### Directions
Can you retype every entry below, keeping each character the same?
┌──
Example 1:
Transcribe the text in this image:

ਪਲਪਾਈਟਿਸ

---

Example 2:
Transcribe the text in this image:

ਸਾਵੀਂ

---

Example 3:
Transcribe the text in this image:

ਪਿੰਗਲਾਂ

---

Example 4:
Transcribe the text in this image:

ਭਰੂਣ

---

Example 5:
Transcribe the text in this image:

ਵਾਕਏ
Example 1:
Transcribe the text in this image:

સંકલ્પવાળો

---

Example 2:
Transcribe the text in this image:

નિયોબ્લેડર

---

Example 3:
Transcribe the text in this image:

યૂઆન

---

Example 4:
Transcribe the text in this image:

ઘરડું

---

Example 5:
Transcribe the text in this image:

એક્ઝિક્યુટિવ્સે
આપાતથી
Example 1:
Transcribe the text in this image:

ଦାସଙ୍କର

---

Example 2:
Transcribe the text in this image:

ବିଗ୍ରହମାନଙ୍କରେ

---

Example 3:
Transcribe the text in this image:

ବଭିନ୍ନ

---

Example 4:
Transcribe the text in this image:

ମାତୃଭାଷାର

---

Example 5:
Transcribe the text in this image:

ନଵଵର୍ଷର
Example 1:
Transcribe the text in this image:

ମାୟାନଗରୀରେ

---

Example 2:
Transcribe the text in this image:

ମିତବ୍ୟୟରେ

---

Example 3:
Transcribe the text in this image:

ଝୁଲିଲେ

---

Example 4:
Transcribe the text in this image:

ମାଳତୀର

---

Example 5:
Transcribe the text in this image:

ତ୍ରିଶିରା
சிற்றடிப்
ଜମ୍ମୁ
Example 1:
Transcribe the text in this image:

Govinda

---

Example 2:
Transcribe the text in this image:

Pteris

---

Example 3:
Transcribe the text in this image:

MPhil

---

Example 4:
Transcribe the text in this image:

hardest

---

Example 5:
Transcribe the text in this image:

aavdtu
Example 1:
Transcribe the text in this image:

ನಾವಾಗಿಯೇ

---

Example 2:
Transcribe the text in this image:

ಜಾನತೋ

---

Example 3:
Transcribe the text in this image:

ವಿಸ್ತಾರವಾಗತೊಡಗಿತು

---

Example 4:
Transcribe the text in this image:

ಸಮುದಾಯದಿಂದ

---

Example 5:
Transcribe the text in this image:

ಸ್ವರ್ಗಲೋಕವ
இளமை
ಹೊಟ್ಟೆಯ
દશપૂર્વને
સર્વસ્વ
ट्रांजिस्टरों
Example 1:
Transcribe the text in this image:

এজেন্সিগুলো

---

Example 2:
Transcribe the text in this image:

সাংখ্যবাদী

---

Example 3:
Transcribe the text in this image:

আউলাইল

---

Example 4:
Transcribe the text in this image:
└──
### Response below
Example 1:
Transcribe the text in this image:

ਪਲਪਾਈਟਿਸ

---

Example 2:
Transcribe the text in this image:

ਸਾਵੀਂ

---

Example 3:
Transcribe the text in this image:

ਪਿੰਗਲਾਂ

---

Example 4:
Transcribe the text in this image:

ਭਰੂਣ

---

Example 5:
Transcribe the text in this image:

ਵਾਕਏ
Example 1:
Transcribe the text in this image:

સંકલ્પવાળો

---

Example 2:
Transcribe the text in this image:

નિયોબ્લેડર

---

Example 3:
Transcribe the text in this image:

યૂઆન

---

Example 4:
Transcribe the text in this image:

ઘરડું

---

Example 5:
Transcribe the text in this image:

એક્ઝિક્યુટિવ્સે
આપાતથી
Example 1:
Transcribe the text in this image:

ଦାସଙ୍କର

---

Example 2:
Transcribe the text in this image:

ବିଗ୍ରହମାନଙ୍କରେ

---

Example 3:
Transcribe the text in this image:

ବଭିନ୍ନ

---

Example 4:
Transcribe the text in this image:

ମାତୃଭାଷାର

---

Example 5:
Transcribe the text in this image:

ନଵଵର୍ଷର
Example 1:
Transcribe the text in this image:

ମାୟାନଗରୀରେ

---

Example 2:
Transcribe the text in this image:

ମିତବ୍ୟୟରେ

---

Example 3:
Transcribe the text in this image:

ଝୁଲିଲେ

---

Example 4:
Transcribe the text in this image:

ମାଳତୀର

---

Example 5:
Transcribe the text in this image:

ତ୍ରିଶିରା
சிற்றடிப்
ଜମ୍ମୁ
Example 1:
Transcribe the text in this image:

Govinda

---

Example 2:
Transcribe the text in this image:

Pteris

---

Example 3:
Transcribe the text in this image:

MPhil

---

Example 4:
Transcribe the text in this image:

hardest

---

Example 5:
Transcribe the text in this image:

aavdtu
Example 1:
Transcribe the text in this image:

ನಾವಾಗಿಯೇ

---

Example 2:
Transcribe the text in this image:

ಜಾನತೋ

---

Example 3:
Transcribe the text in this image:

ವಿಸ್ತಾರವಾಗತೊಡಗಿತು

---

Example 4:
Transcribe the text in this image:

ಸಮುದಾಯದಿಂದ

---

Example 5:
Transcribe the text in this image:

ಸ್ವರ್ಗಲೋಕವ
இளமை
ಹೊಟ್ಟೆಯ
દશપૂર્વને
સર્વસ્વ
ट्रांजिस्टरों
Example 1:
Transcribe the text in this image:

এজেন্সিগুলো

---

Example 2:
Transcribe the text in this image:

সাংখ্যবাদী

---

Example 3:
Transcribe the text in this image:

আউলাইল

---

Example 4:
Transcribe the text in this image:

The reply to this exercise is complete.